Dzień piąty na Drezno-Wrocław 2010 to dwa odcinki specjalne o łącznej długości 120 km oraz transfer do campu w okolicy miejscowości Okonek. Wszystkie załogi RMF Caroline Team zameldowały się na mecie z dobrym czasem.

Dzisiejszy etap składał się z dwóch OSów o długości 70 km i 50 km. Był stosunkowo łatwy mimo, że było kilka przepraw godnych uwagi. Zakończył się dla nas sukcesem. Dojechaliśmy etap do końca bez awarii. Trasa, w porównaniu z poprzednimi dniami, była mniej wymagająca. Był to taki okres odpoczynku przed jutrzejszym morderczym etapem - mówił na linii mety wczorajszych zmagań, Sławek Gajewski - pilot RMF Caroline Team.

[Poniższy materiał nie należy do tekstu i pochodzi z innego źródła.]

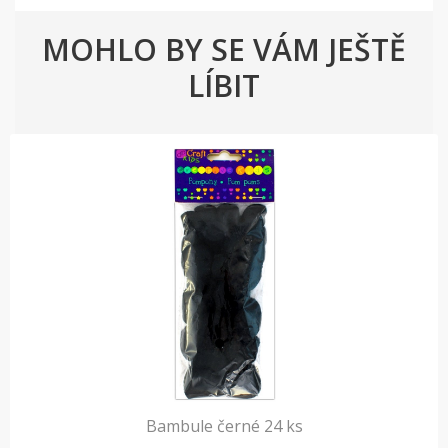
MOHLO BY SE VÁM JEŠTĚ
LÍBIT
Bambule černé 24 ks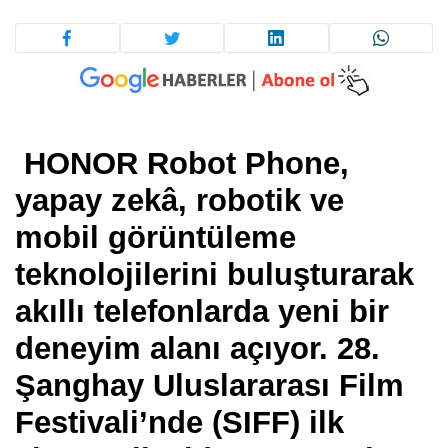
HONOR Robot Phone,
yapay zekâ, robotik ve
mobil görüntüleme
teknolojilerini buluşturarak
akıllı telefonlarda yeni bir
deneyim alanı açıyor. 28.
Şanghay Uluslararası Film
Festivali’nde (SIFF) ilk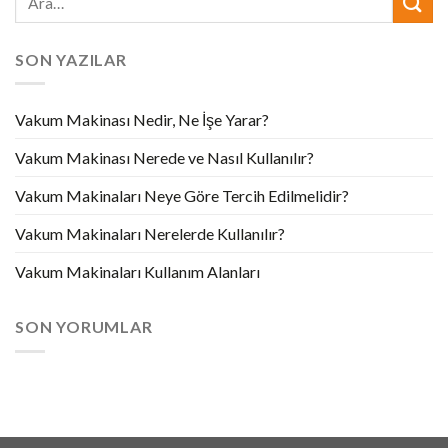
SON YAZILAR
Vakum Makinası Nedir, Ne İşe Yarar?
Vakum Makinası Nerede ve Nasıl Kullanılır?
Vakum Makinaları Neye Göre Tercih Edilmelidir?
Vakum Makinaları Nerelerde Kullanılır?
Vakum Makinaları Kullanım Alanları
SON YORUMLAR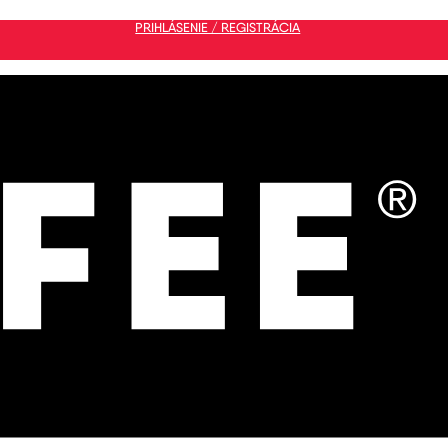
PRIHLÁSENIE / REGISTRÁCIA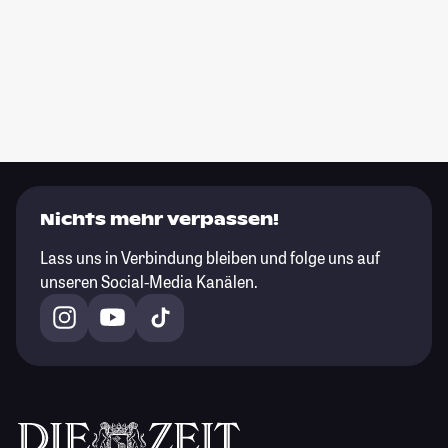
Nichts mehr verpassen!
Lass uns in Verbindung bleiben und folge uns auf
unseren Social-Media Kanälen.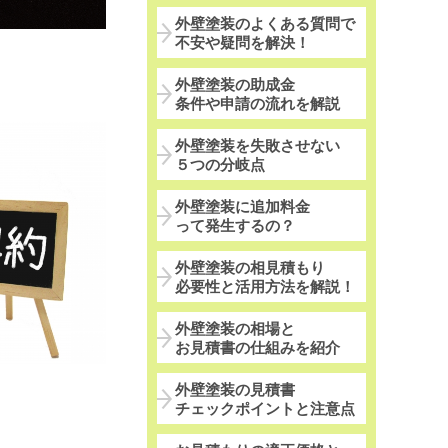
外壁塗装のよくある質問で
不安や疑問を解決！
外壁塗装の助成金
条件や申請の流れを解説
外壁塗装を失敗させない
５つの分岐点
外壁塗装に追加料金
って発生するの？
外壁塗装の相見積もり
必要性と活用方法を解説！
外壁塗装の相場と
お見積書の仕組みを紹介
外壁塗装の見積書
チェックポイントと注意点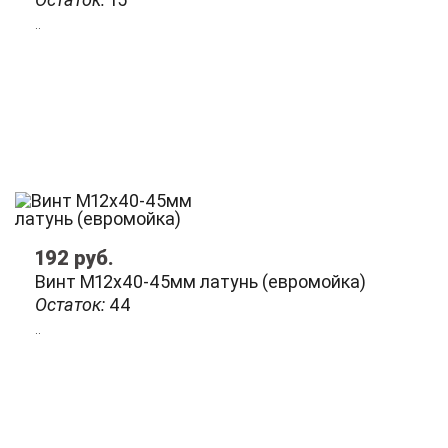
..
192
руб.
Винт М12х40-45мм латунь (евромойка)
Остаток:
44
..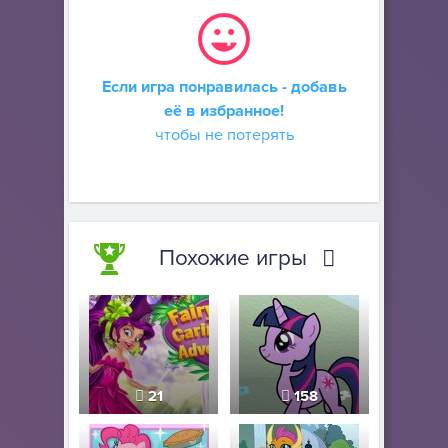
Если игра понравилась - добавь
её в избранное!
чтобы не потерять
Похожие игры
21
158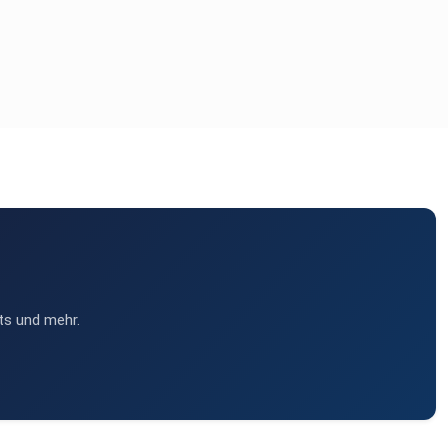
ts und mehr.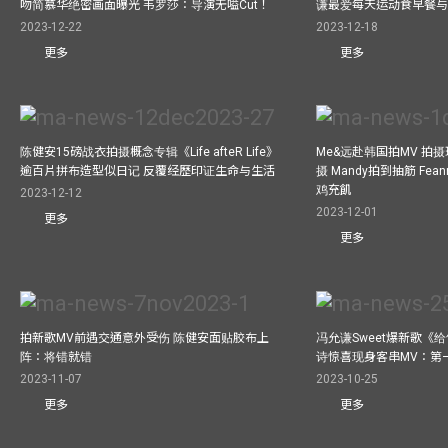
吻简慕华绝密画面曝光 韦罗莎：导演无嗌Cut！
谦最爱每天运动食早餐
2023-12-22
2023-12-18
更多
更多
陈健安15磅战衣拍摄概念专辑《Life afteR Life》
Me&远赴韩国拍MV 拍
逾百片拼布造型似日记 反覆经歷印证生命与生活
摄 Mandy拍到抽筋 Fea
鸡充飢
2023-12-12
2023-12-01
更多
更多
拍新歌MV前遇交通意外受伤 陈健安面贴胶布上
冯允谦Sweet爆新歌《
阵：将错就错
诗惊喜现身客串MV：第
2023-11-07
2023-10-25
更多
更多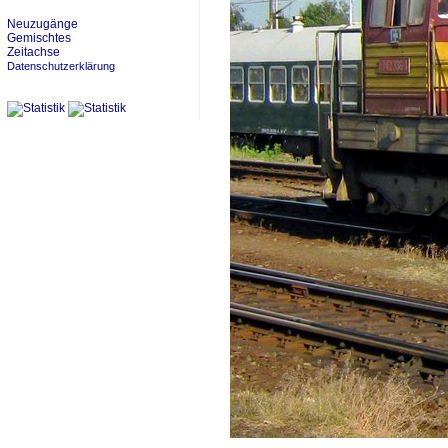
Neuzugänge
Gemischtes
Zeitachse
Datenschutzerklärung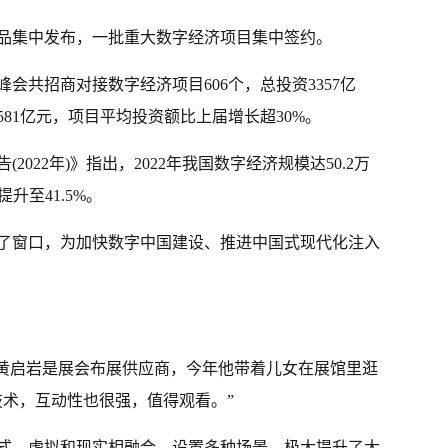
品集中发布，一批重大数字经济项目集中签约。
会共招商对接数字经济项目606个，总投资3357亿
581亿元，项目平均投资额比上届增长超30%。
022年)》指出，2022年我国数字经济规模达50.2万
升至41.5%。
了窗口，为加快数字中国建设、推进中国式现代化注入
民黄启岩是展会布展供应商，今年他带着儿女在展馆里逛
技术，互动性也很强，值得观看。”
式，虚拟和现实相融合，设置多种场景，极大提升了大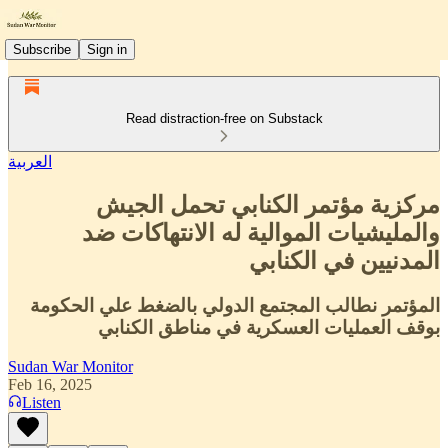
Subscribe
Sign in
Read distraction-free on Substack
العربية
مركزية مؤتمر الكنابي تحمل الجيش
والمليشيات الموالية له الانتهاكات ضد
المدنيين في الكنابي
المؤتمر نطالب المجتمع الدولي بالضغط علي الحكومة
بوقف العمليات العسكرية في مناطق الكنابي
Sudan War Monitor
Feb 16, 2025
Listen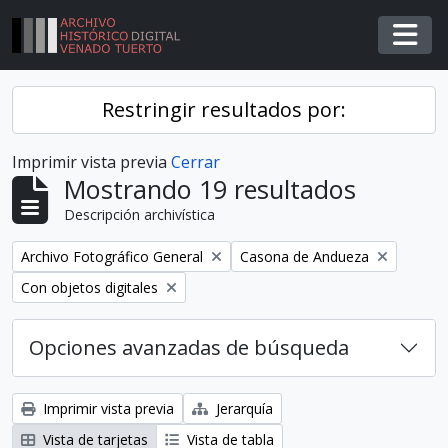
Skip to main content
Togg
Restringir resultados por:
Imprimir vista previa
Cerrar
Mostrando 19 resultados
Descripción archivística
Remover filtro
Remover filtro
Archivo Fotográfico General
Casona de Andueza
Remover filtro
Con objetos digitales
Opciones avanzadas de búsqueda
Imprimir vista previa
Jerarquía
Vista de tarjetas
Vista de tabla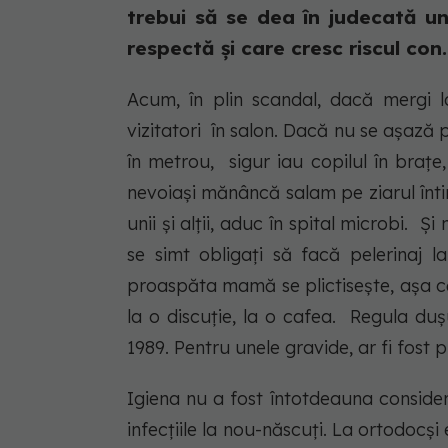
trebui să se dea în judecată uni
respectă și care cresc riscul con..
Acum, în plin scandal, dacă mergi la
vizitatori în salon. Dacă nu se așază
în metrou, sigur iau copilul în brațe,
nevoiași mănâncă salam pe ziarul înti
unii și alții, aduc în spital microbi. Ș
se simt obligați să facă pelerinaj l
proaspăta mamă se plictisește, așa c
la o discuție, la o cafea. Regula duș
1989. Pentru unele gravide, ar fi fost
Igiena nu a fost întotdeauna considera
infecțiile la nou-născuți. La ortodocși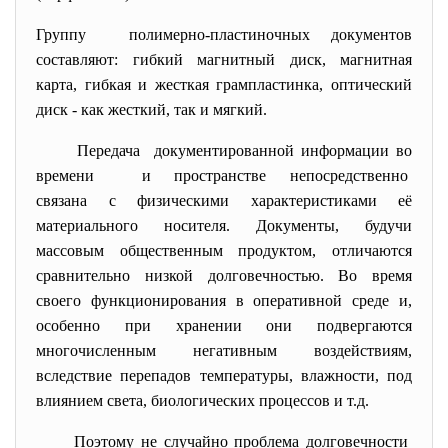
Группу полимерно-пластиночных документов
составляют: гибкий магнитный диск, магнитная
карта, гибкая и жесткая грампластинка, оптический
диск - как жесткий, так и мягкий.
Передача документированной информации во
времени и пространстве непосредственно
связана с физическими
характеристиками её
материального носителя. Документы, будучи
массовым общественным продуктом, отличаются
сравнительно низкой долговечностью. Во время
своего функционирования в оперативной среде и,
особенно при хранении они подвергаются
многочисленным негативным воздействиям,
вследствие перепадов температуры, влажности, под
влиянием света, биологических процессов и т.д.
Поэтому не случайно проблема долговечности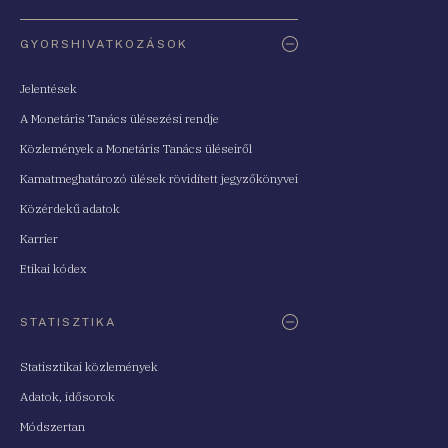
Oldaltérkép
GYORSHIVATKOZÁSOK
Jelentések
A Monetáris Tanács ülésezési rendje
Közlemények a Monetáris Tanács üléseiről
Kamatmeghatározó ülések rövidített jegyzőkönyvei
Közérdekű adatok
Karrier
Etikai kódex
STATISZTIKA
Statisztikai közlemények
Adatok, idősorok
Módszertan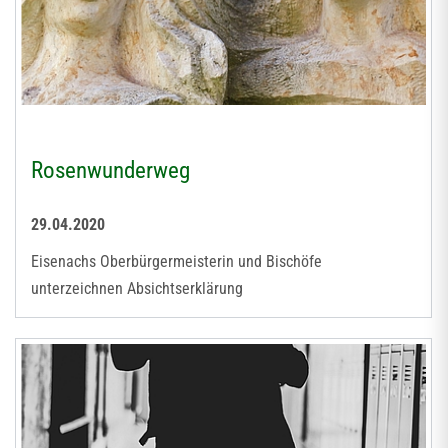
Rosenwunderweg
29.04.2020
Eisenachs Oberbürgermeisterin und Bischöfe
unterzeichnen Absichtserklärung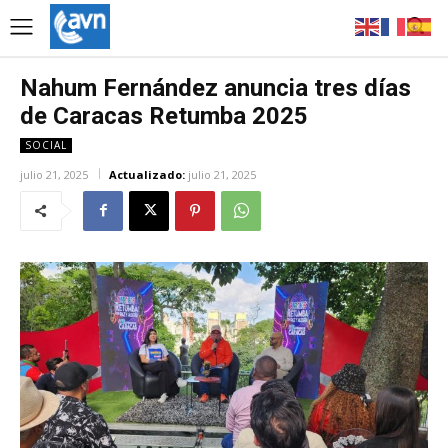
Nahum Fernández anuncia tres días
de Caracas Retumba 2025
SOCIAL
julio 21, 2025
Actualizado:
julio 21, 2025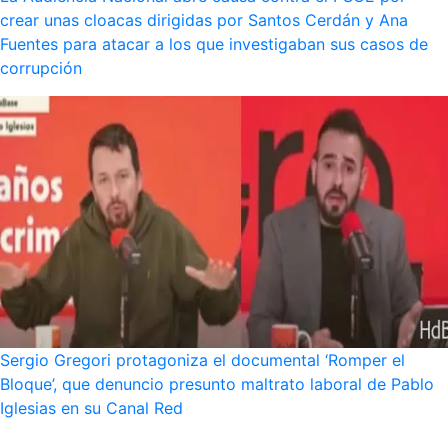
crear unas cloacas dirigidas por Santos Cerdán y Ana
Fuentes para atacar a los que investigaban sus casos de
corrupción
Sergio Gregori protagoniza el documental ‘Romper el
Bloque’, que denuncio presunto maltrato laboral de Pablo
Iglesias en su Canal Red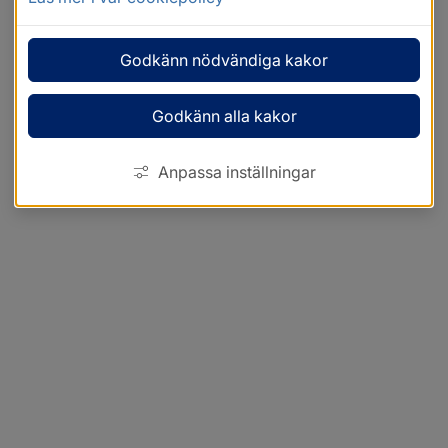
Godkänn nödvändiga kakor
Godkänn alla kakor
Anpassa inställningar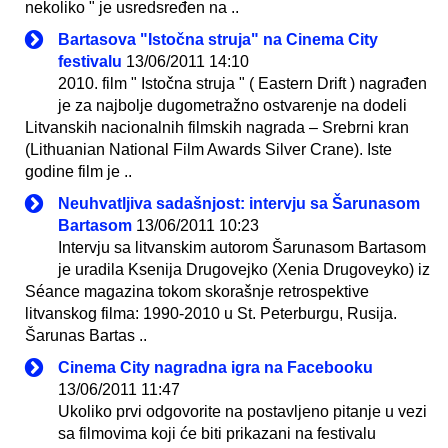
nekoliko " je usredsređen na ..
Bartasova "Istočna struja" na Cinema City
festivalu
13/06/2011 14:10
2010. film " Istočna struja " ( Eastern Drift ) nagrađen
je za najbolje dugometražno ostvarenje na dodeli
Litvanskih nacionalnih filmskih nagrada – Srebrni kran
(Lithuanian National Film Awards Silver Crane). Iste
godine film je ..
Neuhvatljiva sadašnjost: intervju sa Šarunasom
Bartasom
13/06/2011 10:23
Intervju sa litvanskim autorom Šarunasom Bartasom
je uradila Ksenija Drugovejko (Xenia Drugoveyko) iz
Séance magazina tokom skorašnje retrospektive
litvanskog filma: 1990-2010 u St. Peterburgu, Rusija.
Šarunas Bartas ..
Cinema City nagradna igra na Facebooku
13/06/2011 11:47
Ukoliko prvi odgovorite na postavljeno pitanje u vezi
sa filmovima koji će biti prikazani na festivalu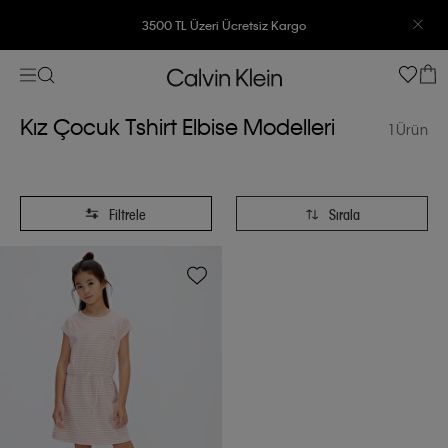
3500 TL Üzeri Ücretsiz Kargo
7500 TL Ve Üzeri Alışverişlerinizde 6 Taksit İmkanı
Kız Çocuk Tshirt Elbise Modelleri
1 Ürün
Filtrele
Sırala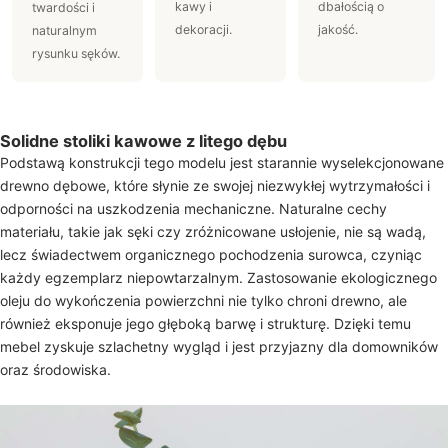
kawy i
dbałością o
twardości i
dekoracji.
jakość.
naturalnym
rysunku sęków.
Solidne stoliki kawowe z litego dębu
Podstawą konstrukcji tego modelu jest starannie wyselekcjonowane
drewno dębowe, które słynie ze swojej niezwykłej wytrzymałości i
odporności na uszkodzenia mechaniczne. Naturalne cechy
materiału, takie jak sęki czy zróżnicowane usłojenie, nie są wadą,
lecz świadectwem organicznego pochodzenia surowca, czyniąc
każdy egzemplarz niepowtarzalnym. Zastosowanie ekologicznego
oleju do wykończenia powierzchni nie tylko chroni drewno, ale
również eksponuje jego głęboką barwę i strukturę. Dzięki temu
mebel zyskuje szlachetny wygląd i jest przyjazny dla domowników
oraz środowiska.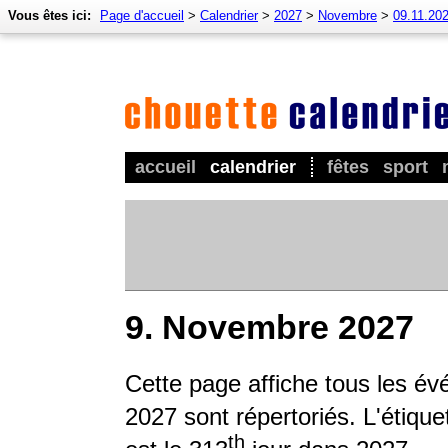
Vous êtes ici:
Page d'accueil
>
Calendrier
>
2027
>
Novembre
>
09.11.20
accueil
calendrier
fêtes
sport
9. Novembre 2027
Cette page affiche tous les év
2027 sont répertoriés. L'étique
th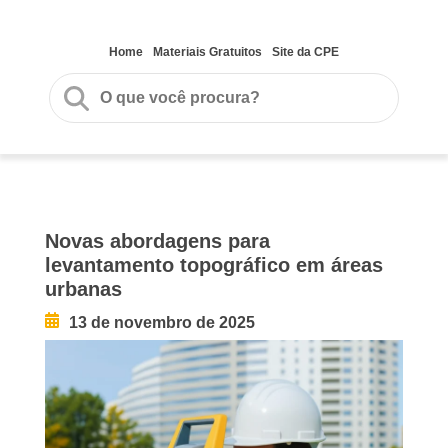
Home
Materiais Gratuitos
Site da CPE
Novas abordagens para
levantamento topográfico em áreas
urbanas
13 de novembro de 2025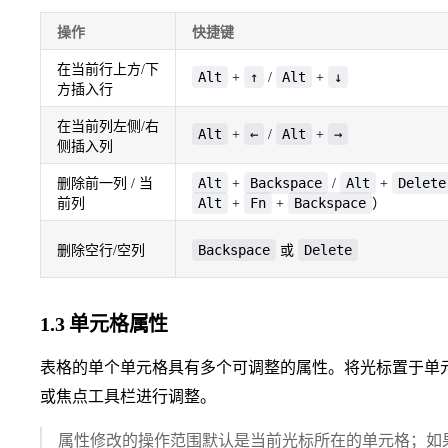
操作
快捷键
在当前行上方/下
Alt
↑
Alt
↓
+
/
+
方插入行
在当前列左侧/右
Alt
←
Alt
→
+
/
+
侧插入列
Alt
Backspace
Alt
Delete
删除前一列 / 当
+
/
+
Alt
Fn
Backspace
前列
+
+
）
Backspace
Delete
删除空行/空列
或
1.3 单元格属性
表格的单个单元格具有多个可调整的属性。将光标置于单
或焦点工具栏进行调整。
属性修改的操作范围默认是当前光标所在的单元格；如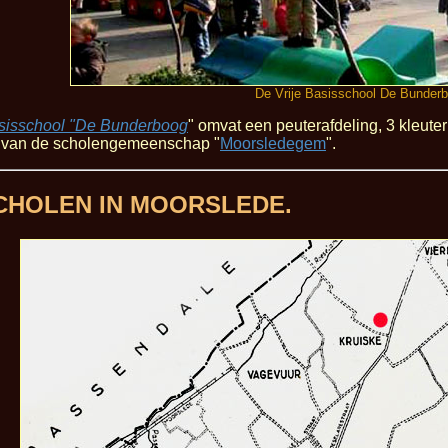
De Vrije Basisschool De Bunder
asisschool "De Bunderboog
" omvat een peuterafdeling, 3 kleut
uit van de scholengemeenschap "
Moorsledegem
".
SCHOLEN IN MOORSLEDE.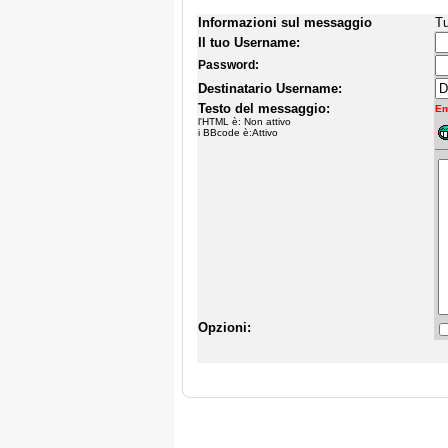
Informazioni sul messaggio
Tu
Il tuo Username:
Password:
Destinatario Username:
Testo del messaggio:
Em
l'HTML è: Non attivo
i BBcode è:Attivo
Opzioni:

Zawodnicy po krótkiej regeneracji w obozie przygotowują się do Hannibala -najbardziej wymagającego etapu Drezno-Wrocław. Jutrzejszy etap składa się z pięciu OSów. W sumie ma 550 km z czego 250 km to odcinki specjalne. Jeżeli chodzi o trudności przeprawowe, nawigacyjne czy przeprawy wodne będzie to najtrudniejszy etap - mówił w trakcie przygotowywania roadbooka pilot załogi nr 237.

Już w czwartek najtrudniejszy etap na XVI Rajdzie Drezno-Wrocław. Przed zawodnikami "podróż po bezdrożach" z północy na południe kraju. My damy radę! Najważniejsze, żeby sprzęt pozwolił walczyć - dodał po odprawie Sławek Gajewski, zawodnik RMF Caroline Team.